Now I grant you that that final moment of clarity might not happen for a long time – maybe not even for a very long time. But if anything is certain, it is certain that, sooner or later, such a moment must certainly come. But if it is certain that ultimately no one will accept a bitcoin in exchange, then it follows that no one forseeing that inevitable outcome would accept a bitcoin in exchange prior to that moment unless he or she is confident that there is some sucker out there who will accept in the interim. But since when does a theory of asset valuation premised on the existence of an unlimited supply of suckers count as an acceptable theory? Under the normal rationality assumptions that economists like to use, it is not possible to rationalize a positive price for a bitcoin at any point in its history.
Is the transaction utility of bitcoins weakly anchored, so likely to be highly variable on the basis of new information? Absolutely. So, in that sense, I agree with David Glasner, bitcoins are a "bubble" in the sense of being an asset likely to be highly unstable in value.

Where I disagree is that the regress from the certainty that at some (completely unspecified) time in the future they will cease to be traded has any implications for current decision-making as long as we have no specific information about when that event is likely to occur.

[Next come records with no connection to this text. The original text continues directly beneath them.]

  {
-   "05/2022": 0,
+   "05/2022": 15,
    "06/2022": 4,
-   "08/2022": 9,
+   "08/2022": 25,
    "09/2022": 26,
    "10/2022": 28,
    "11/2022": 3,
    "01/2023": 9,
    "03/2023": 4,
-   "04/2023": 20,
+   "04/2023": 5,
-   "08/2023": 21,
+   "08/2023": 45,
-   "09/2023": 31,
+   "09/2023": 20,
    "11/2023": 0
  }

It is certain that, at some stage, homo sapiens will cease to exist. At that point, all assets will have no value. Does the certainty of our future non-existence as a species affect the price of any existing assets? No, because we have no information about when that certain event is likely to actually occur. So, the certainty of our future non-existence becomes part of the background uncertainty that does not affect current decision making because we have no information about it apart from its inevitability. Since we have no information about when it is likely to occur, it is not a risk differentiating one time period from another, so not part of current decision-making, so does not affect the price of any asset.

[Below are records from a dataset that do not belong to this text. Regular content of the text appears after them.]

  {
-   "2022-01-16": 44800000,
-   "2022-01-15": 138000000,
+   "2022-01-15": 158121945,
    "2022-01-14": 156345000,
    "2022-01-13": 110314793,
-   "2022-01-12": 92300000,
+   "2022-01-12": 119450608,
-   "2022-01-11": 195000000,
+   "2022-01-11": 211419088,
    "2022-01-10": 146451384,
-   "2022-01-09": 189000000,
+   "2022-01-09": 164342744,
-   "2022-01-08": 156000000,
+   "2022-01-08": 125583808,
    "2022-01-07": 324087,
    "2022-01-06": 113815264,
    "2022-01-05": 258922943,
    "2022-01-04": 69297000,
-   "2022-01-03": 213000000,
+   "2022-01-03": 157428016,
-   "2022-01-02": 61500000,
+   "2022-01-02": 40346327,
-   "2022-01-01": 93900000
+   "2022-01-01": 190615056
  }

A point that applies to any particular asset class. Including items with transaction utility, but no consumption or production utility, which will inevitably cease to have transaction utility at some point, but whose timing we have no information about. Not even whether it will happen before all asset classes cease to have any future. Though it is clearly likely to be happen earlier, since much less has to happen for the event to occur. Hence I agree that the transaction utility of bitcoins in particular is weakly anchored, as remarkably little has to occur for them to lose transaction utility.

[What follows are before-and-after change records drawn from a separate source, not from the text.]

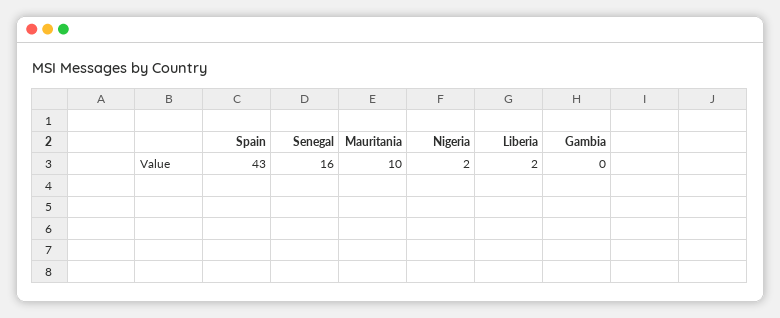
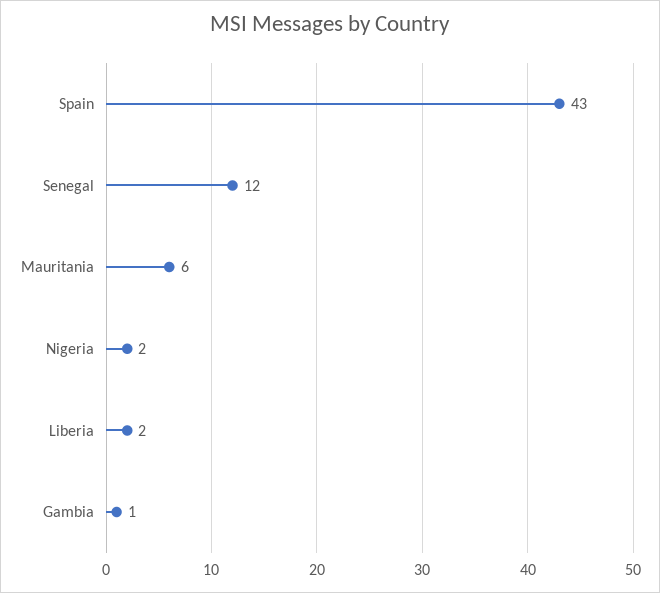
  {
    "Spain": 43,
-   "Senegal": 16,
+   "Senegal": 12,
-   "Mauritania": 10,
+   "Mauritania": 6,
    "Nigeria": 2,
    "Liberia": 2,
-   "Gambia": 0
+   "Gambia": 1
  }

I also agree that reasoning on the basis of a regress can be very useful. It is why I don't think the concept of a "bubble" is very useful. If the turning points of "bubbles" could be reliably predicted, then bubbles would not occur, as no one would buy the asset at a price to be caught by the drop in price. Volatility in asset prices depends on the reality that turning points cannot be reliably predicted. But if you cannot predict the turning point, how can one usefully talk of a "bubble" beyond broad comments about asset price volatility?

But that regress depends on the implications of not having information. It is not a regress which turns out to require information before we actually have it.

(And if you think the above provides support for the Efficient-market Hypothesis [EMH], at least in its weak version, yep.)